The goal of my project, Provenance-Guided Synthesis of Datalog Programs, is to create a program that is able to generate new programs based on provided input and output data. Specifically, we employ a constraint solver in conjunction with Souffle, a Datalog compiler, to generate these programs. A Datalog program is a list of rules which can interact with each other. Running a Datalog program produces output given input, so to generate the desired program we need to modify the incorrect program until the output is correct. However, it is not obvious how to best modify the programs to get the correct output, since rules can interact in unpredictable ways.
Our research relies on the concept of provenance, a term which refers to assigning blame to certain rules for incorrect data points in the output. Using Souffle, we can identify why certain incorrect data points were produced and prohibit the combination of rules that leads to the production of these undesirable data points by adding a constraint to our constraint solver. The more challenging task is determining why a data point was not produced; all rules which are not currently listed could be to blame. We use Delta Debugging, an algorithm commonly employed for finding bugs in programs, to select the smallest possible set of rules that contain a subset of rules that produce the unproduced data point.
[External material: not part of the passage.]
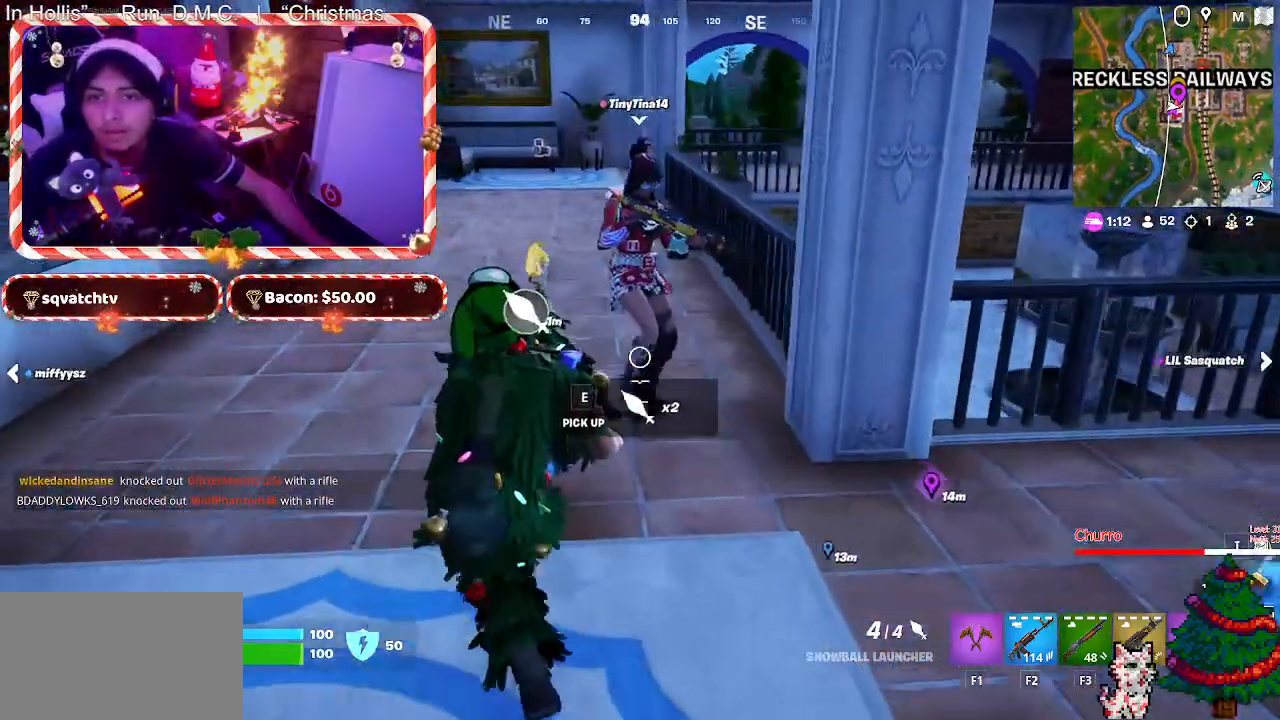
{"keys": [], "mouse": [], "mouse_move": "right", "events": [[483, "w", "up"]]}
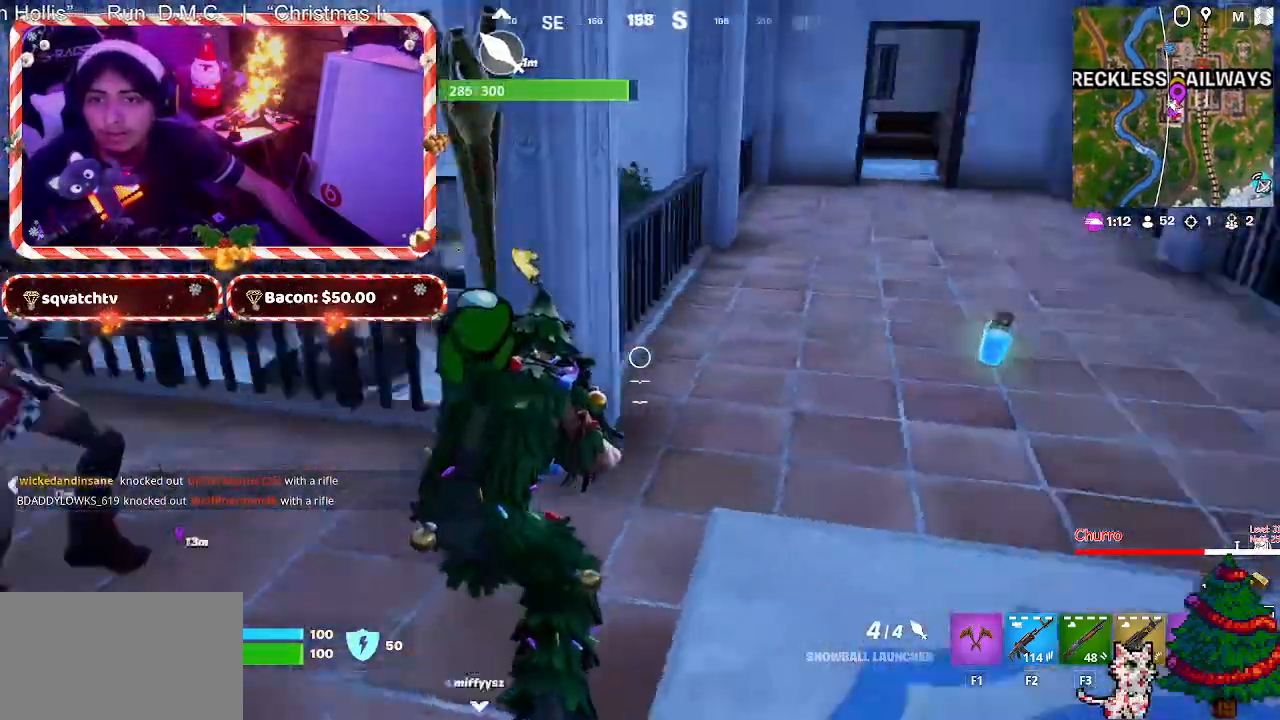
{"keys": ["d", "w"], "mouse": [], "mouse_move": "up", "events": [[33, "d", "down"], [33, "w", "down"]]}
Through this research experience, I learned the concepts behind program synthesis and constraint solvers. I was lucky to have an advisor who was willing to both hear out my ideas and explain concepts that I did not understand - most of my learning occurred when we talked through ideas for the algorithm on the whiteboard. After we decided on a strategy, I would go back and write code based on our discussion, which meant I really got to grapple with the concepts first hand. I was also lucky enough to have the experience of writing a paper to be submitted to a conference. Participating in this research project has allowed me to better understand the process of conducting research as well as the concepts behind program synthesis, and has been an extremely valuable experience.
I would like to thank Professor Mayur Naik and Mukund Raghothaman for their mentorship and guidance throughout this project.